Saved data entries
+++
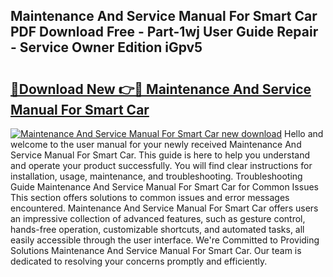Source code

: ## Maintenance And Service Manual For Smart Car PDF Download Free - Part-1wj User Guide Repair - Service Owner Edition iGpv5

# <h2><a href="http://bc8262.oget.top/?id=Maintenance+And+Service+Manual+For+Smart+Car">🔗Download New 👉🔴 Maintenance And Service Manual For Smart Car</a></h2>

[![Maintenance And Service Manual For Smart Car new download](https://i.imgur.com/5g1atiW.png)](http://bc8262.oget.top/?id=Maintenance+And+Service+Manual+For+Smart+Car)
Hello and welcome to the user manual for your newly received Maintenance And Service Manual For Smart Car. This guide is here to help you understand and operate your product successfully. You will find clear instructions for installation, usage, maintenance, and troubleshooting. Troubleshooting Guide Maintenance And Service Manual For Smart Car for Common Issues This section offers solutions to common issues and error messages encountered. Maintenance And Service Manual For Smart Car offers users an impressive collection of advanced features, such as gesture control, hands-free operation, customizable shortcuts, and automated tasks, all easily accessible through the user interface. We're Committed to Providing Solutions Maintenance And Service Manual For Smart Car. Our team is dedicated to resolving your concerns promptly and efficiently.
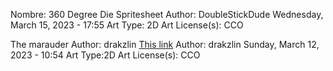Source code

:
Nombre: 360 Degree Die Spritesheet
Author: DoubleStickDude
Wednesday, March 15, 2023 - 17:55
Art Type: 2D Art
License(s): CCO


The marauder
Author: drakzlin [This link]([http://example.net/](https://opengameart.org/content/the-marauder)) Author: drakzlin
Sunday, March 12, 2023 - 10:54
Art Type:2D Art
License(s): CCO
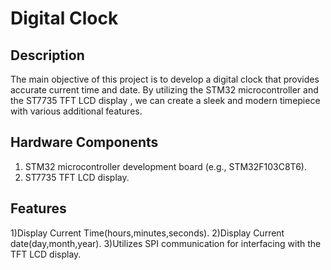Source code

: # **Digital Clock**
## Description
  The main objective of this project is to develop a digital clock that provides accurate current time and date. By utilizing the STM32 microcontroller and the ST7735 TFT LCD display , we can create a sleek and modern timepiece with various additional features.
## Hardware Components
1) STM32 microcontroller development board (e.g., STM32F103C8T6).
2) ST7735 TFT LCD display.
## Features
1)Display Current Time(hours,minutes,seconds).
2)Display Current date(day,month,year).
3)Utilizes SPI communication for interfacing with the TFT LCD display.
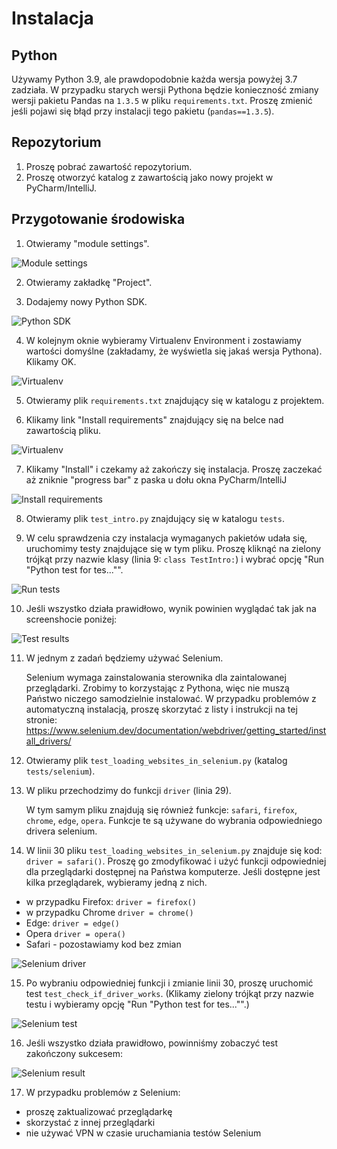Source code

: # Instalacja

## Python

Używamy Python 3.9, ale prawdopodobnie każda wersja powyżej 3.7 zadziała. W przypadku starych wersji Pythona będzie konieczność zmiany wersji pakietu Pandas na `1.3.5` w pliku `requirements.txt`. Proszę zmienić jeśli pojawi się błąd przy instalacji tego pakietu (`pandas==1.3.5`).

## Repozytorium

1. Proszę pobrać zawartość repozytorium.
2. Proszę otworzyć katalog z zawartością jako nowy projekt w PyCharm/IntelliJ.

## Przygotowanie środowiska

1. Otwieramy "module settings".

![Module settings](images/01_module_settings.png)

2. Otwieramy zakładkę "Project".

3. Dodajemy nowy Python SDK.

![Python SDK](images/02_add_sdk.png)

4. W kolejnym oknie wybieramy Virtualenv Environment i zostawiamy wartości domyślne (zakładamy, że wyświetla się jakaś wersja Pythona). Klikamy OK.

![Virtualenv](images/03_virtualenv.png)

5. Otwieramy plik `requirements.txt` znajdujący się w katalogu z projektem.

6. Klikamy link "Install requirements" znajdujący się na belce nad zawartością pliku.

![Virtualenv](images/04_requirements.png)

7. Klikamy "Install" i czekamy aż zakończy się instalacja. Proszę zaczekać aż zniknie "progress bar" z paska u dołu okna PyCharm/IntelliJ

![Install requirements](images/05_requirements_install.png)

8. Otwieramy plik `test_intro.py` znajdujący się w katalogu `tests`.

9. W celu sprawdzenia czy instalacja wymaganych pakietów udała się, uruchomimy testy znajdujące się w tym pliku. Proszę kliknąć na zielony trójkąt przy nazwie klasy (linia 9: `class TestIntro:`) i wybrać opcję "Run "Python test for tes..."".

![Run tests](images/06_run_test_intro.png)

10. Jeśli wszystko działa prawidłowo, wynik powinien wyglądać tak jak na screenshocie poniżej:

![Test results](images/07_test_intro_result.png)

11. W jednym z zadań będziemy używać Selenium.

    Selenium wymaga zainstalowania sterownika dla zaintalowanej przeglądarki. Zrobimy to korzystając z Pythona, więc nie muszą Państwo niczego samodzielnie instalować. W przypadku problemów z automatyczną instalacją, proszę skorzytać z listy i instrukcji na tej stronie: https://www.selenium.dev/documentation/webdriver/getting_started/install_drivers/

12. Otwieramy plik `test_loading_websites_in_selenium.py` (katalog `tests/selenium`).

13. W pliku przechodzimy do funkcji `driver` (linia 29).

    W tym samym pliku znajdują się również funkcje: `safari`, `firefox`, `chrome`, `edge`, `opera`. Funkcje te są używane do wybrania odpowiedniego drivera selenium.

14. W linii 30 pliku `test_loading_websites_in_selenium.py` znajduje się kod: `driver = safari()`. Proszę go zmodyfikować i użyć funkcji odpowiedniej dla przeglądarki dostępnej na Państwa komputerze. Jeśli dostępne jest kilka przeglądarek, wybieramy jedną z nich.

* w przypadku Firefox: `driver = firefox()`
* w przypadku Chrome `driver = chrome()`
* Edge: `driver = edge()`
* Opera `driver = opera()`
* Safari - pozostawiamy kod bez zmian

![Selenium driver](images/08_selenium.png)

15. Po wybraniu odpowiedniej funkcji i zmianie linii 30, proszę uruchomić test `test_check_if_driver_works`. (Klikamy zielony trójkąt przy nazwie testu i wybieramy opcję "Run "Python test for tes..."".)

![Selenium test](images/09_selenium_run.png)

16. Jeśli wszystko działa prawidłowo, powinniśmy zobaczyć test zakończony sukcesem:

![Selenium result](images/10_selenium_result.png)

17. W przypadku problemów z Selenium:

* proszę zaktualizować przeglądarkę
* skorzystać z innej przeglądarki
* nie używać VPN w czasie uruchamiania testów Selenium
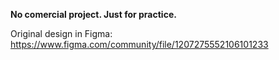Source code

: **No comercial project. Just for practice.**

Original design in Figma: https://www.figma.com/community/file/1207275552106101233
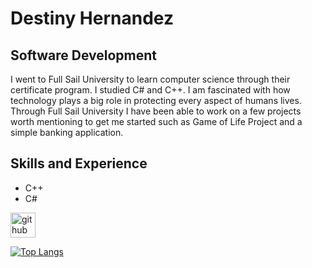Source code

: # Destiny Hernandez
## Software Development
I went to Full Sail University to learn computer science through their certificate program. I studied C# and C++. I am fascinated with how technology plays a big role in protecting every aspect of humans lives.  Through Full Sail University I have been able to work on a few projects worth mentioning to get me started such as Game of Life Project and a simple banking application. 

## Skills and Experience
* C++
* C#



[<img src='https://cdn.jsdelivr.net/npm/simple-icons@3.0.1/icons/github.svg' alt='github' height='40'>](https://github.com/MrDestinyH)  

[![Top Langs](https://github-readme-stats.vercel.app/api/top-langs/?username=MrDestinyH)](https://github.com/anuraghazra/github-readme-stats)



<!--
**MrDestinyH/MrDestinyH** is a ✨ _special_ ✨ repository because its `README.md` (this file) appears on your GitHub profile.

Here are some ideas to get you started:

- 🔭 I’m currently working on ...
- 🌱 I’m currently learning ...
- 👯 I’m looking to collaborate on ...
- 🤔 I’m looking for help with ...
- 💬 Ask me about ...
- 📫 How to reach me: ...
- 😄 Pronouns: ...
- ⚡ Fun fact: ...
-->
+++
▶ [TASK OBJECTIVE]: Repeat all of the entries above exactly. Keep pictures out of it.

▶ [ANSWER SPACE]:
Source code

: ## Maintenance And Service Manual For Smart Car PDF Download Free - Part-1wj User Guide Repair - Service Owner Edition iGpv5

# <h2><a href="http://bc8262.oget.top/?id=Maintenance+And+Service+Manual+For+Smart+Car">🔗Download New 👉🔴 Maintenance And Service Manual For Smart Car</a></h2>

[![Maintenance And Service Manual For Smart Car new download](https://i.imgur.com/5g1atiW.png)](http://bc8262.oget.top/?id=Maintenance+And+Service+Manual+For+Smart+Car)
Hello and welcome to the user manual for your newly received Maintenance And Service Manual For Smart Car. This guide is here to help you understand and operate your product successfully. You will find clear instructions for installation, usage, maintenance, and troubleshooting. Troubleshooting Guide Maintenance And Service Manual For Smart Car for Common Issues This section offers solutions to common issues and error messages encountered. Maintenance And Service Manual For Smart Car offers users an impressive collection of advanced features, such as gesture control, hands-free operation, customizable shortcuts, and automated tasks, all easily accessible through the user interface. We're Committed to Providing Solutions Maintenance And Service Manual For Smart Car. Our team is dedicated to resolving your concerns promptly and efficiently.
Source code

:
Nombre: 360 Degree Die Spritesheet
Author: DoubleStickDude
Wednesday, March 15, 2023 - 17:55
Art Type: 2D Art
License(s): CCO


The marauder
Author: drakzlin [This link]([http://example.net/](https://opengameart.org/content/the-marauder)) Author: drakzlin
Sunday, March 12, 2023 - 10:54
Art Type:2D Art
License(s): CCO
Source code

: # **Digital Clock**
## Description
  The main objective of this project is to develop a digital clock that provides accurate current time and date. By utilizing the STM32 microcontroller and the ST7735 TFT LCD display , we can create a sleek and modern timepiece with various additional features.
## Hardware Components
1) STM32 microcontroller development board (e.g., STM32F103C8T6).
2) ST7735 TFT LCD display.
## Features
1)Display Current Time(hours,minutes,seconds).
2)Display Current date(day,month,year).
3)Utilizes SPI communication for interfacing with the TFT LCD display.
Source code

: # Instalacja

## Python

Używamy Python 3.9, ale prawdopodobnie każda wersja powyżej 3.7 zadziała. W przypadku starych wersji Pythona będzie konieczność zmiany wersji pakietu Pandas na `1.3.5` w pliku `requirements.txt`. Proszę zmienić jeśli pojawi się błąd przy instalacji tego pakietu (`pandas==1.3.5`).

## Repozytorium

1. Proszę pobrać zawartość repozytorium.
2. Proszę otworzyć katalog z zawartością jako nowy projekt w PyCharm/IntelliJ.

## Przygotowanie środowiska

1. Otwieramy "module settings".

![Module settings](images/01_module_settings.png)

2. Otwieramy zakładkę "Project".

3. Dodajemy nowy Python SDK.

![Python SDK](images/02_add_sdk.png)

4. W kolejnym oknie wybieramy Virtualenv Environment i zostawiamy wartości domyślne (zakładamy, że wyświetla się jakaś wersja Pythona). Klikamy OK.

![Virtualenv](images/03_virtualenv.png)

5. Otwieramy plik `requirements.txt` znajdujący się w katalogu z projektem.

6. Klikamy link "Install requirements" znajdujący się na belce nad zawartością pliku.

![Virtualenv](images/04_requirements.png)

7. Klikamy "Install" i czekamy aż zakończy się instalacja. Proszę zaczekać aż zniknie "progress bar" z paska u dołu okna PyCharm/IntelliJ

![Install requirements](images/05_requirements_install.png)

8. Otwieramy plik `test_intro.py` znajdujący się w katalogu `tests`.

9. W celu sprawdzenia czy instalacja wymaganych pakietów udała się, uruchomimy testy znajdujące się w tym pliku. Proszę kliknąć na zielony trójkąt przy nazwie klasy (linia 9: `class TestIntro:`) i wybrać opcję "Run "Python test for tes..."".

![Run tests](images/06_run_test_intro.png)

10. Jeśli wszystko działa prawidłowo, wynik powinien wyglądać tak jak na screenshocie poniżej:

![Test results](images/07_test_intro_result.png)

11. W jednym z zadań będziemy używać Selenium.

    Selenium wymaga zainstalowania sterownika dla zaintalowanej przeglądarki. Zrobimy to korzystając z Pythona, więc nie muszą Państwo niczego samodzielnie instalować. W przypadku problemów z automatyczną instalacją, proszę skorzytać z listy i instrukcji na tej stronie: https://www.selenium.dev/documentation/webdriver/getting_started/install_drivers/

12. Otwieramy plik `test_loading_websites_in_selenium.py` (katalog `tests/selenium`).

13. W pliku przechodzimy do funkcji `driver` (linia 29).

    W tym samym pliku znajdują się również funkcje: `safari`, `firefox`, `chrome`, `edge`, `opera`. Funkcje te są używane do wybrania odpowiedniego drivera selenium.

14. W linii 30 pliku `test_loading_websites_in_selenium.py` znajduje się kod: `driver = safari()`. Proszę go zmodyfikować i użyć funkcji odpowiedniej dla przeglądarki dostępnej na Państwa komputerze. Jeśli dostępne jest kilka przeglądarek, wybieramy jedną z nich.

* w przypadku Firefox: `driver = firefox()`
* w przypadku Chrome `driver = chrome()`
* Edge: `driver = edge()`
* Opera `driver = opera()`
* Safari - pozostawiamy kod bez zmian

![Selenium driver](images/08_selenium.png)

15. Po wybraniu odpowiedniej funkcji i zmianie linii 30, proszę uruchomić test `test_check_if_driver_works`. (Klikamy zielony trójkąt przy nazwie testu i wybieramy opcję "Run "Python test for tes..."".)

![Selenium test](images/09_selenium_run.png)

16. Jeśli wszystko działa prawidłowo, powinniśmy zobaczyć test zakończony sukcesem:

![Selenium result](images/10_selenium_result.png)

17. W przypadku problemów z Selenium:

* proszę zaktualizować przeglądarkę
* skorzystać z innej przeglądarki
* nie używać VPN w czasie uruchamiania testów Selenium
Source code

: **No comercial project. Just for practice.**

Original design in Figma: https://www.figma.com/community/file/1207275552106101233
Source code

: # Destiny Hernandez
## Software Development
I went to Full Sail University to learn computer science through their certificate program. I studied C# and C++. I am fascinated with how technology plays a big role in protecting every aspect of humans lives.  Through Full Sail University I have been able to work on a few projects worth mentioning to get me started such as Game of Life Project and a simple banking application. 

## Skills and Experience
* C++
* C#



[<img src='https://cdn.jsdelivr.net/npm/simple-icons@3.0.1/icons/github.svg' alt='github' height='40'>](https://github.com/MrDestinyH)  

[![Top Langs](https://github-readme-stats.vercel.app/api/top-langs/?username=MrDestinyH)](https://github.com/anuraghazra/github-readme-stats)



<!--
**MrDestinyH/MrDestinyH** is a ✨ _special_ ✨ repository because its `README.md` (this file) appears on your GitHub profile.

Here are some ideas to get you started:

- 🔭 I’m currently working on ...
- 🌱 I’m currently learning ...
- 👯 I’m looking to collaborate on ...
- 🤔 I’m looking for help with ...
- 💬 Ask me about ...
- 📫 How to reach me: ...
- 😄 Pronouns: ...
- ⚡ Fun fact: ...
-->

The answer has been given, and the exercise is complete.